**AIM OF THE EXERCISE**
Produce a faithful copy of every record below, without the pictures.

[Saved data entries]
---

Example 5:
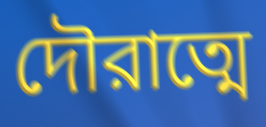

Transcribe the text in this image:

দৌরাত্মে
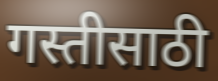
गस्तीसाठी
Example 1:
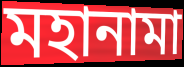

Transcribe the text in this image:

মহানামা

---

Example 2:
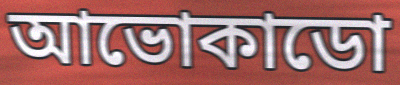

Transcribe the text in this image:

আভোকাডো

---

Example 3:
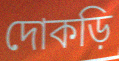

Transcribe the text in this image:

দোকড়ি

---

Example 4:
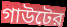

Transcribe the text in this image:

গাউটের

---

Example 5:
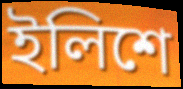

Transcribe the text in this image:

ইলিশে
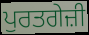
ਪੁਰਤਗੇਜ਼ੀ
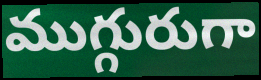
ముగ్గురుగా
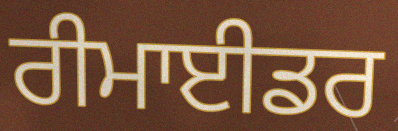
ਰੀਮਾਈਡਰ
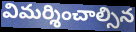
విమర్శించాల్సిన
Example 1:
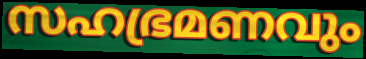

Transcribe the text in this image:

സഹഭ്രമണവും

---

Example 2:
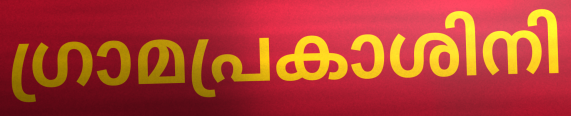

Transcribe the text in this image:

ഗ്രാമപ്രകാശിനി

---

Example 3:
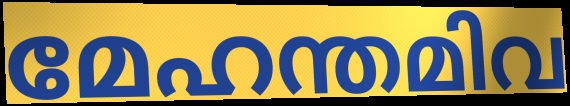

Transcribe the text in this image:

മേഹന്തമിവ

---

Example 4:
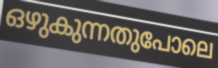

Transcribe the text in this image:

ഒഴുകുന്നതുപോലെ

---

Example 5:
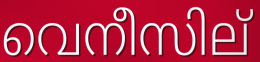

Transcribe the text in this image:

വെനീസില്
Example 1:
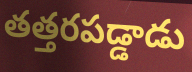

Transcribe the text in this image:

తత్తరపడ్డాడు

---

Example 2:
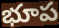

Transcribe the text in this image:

**WRITTEN ANSWER**
---

Example 5:

Transcribe the text in this image:

দৌরাত্মে
गस्तीसाठी
Example 1:

Transcribe the text in this image:

মহানামা

---

Example 2:

Transcribe the text in this image:

আভোকাডো

---

Example 3:

Transcribe the text in this image:

দোকড়ি

---

Example 4:

Transcribe the text in this image:

গাউটের

---

Example 5:

Transcribe the text in this image:

ইলিশে
ਪੁਰਤਗੇਜ਼ੀ
ముగ్గురుగా
ਰੀਮਾਈਡਰ
విమర్శించాల్సిన
Example 1:

Transcribe the text in this image:

സഹഭ്രമണവും

---

Example 2:

Transcribe the text in this image:

ഗ്രാമപ്രകാശിനി

---

Example 3:

Transcribe the text in this image:

മേഹന്തമിവ

---

Example 4:

Transcribe the text in this image:

ഒഴുകുന്നതുപോലെ

---

Example 5:

Transcribe the text in this image:

വെനീസില്
Example 1:

Transcribe the text in this image:

తత్తరపడ్డాడు

---

Example 2:

Transcribe the text in this image:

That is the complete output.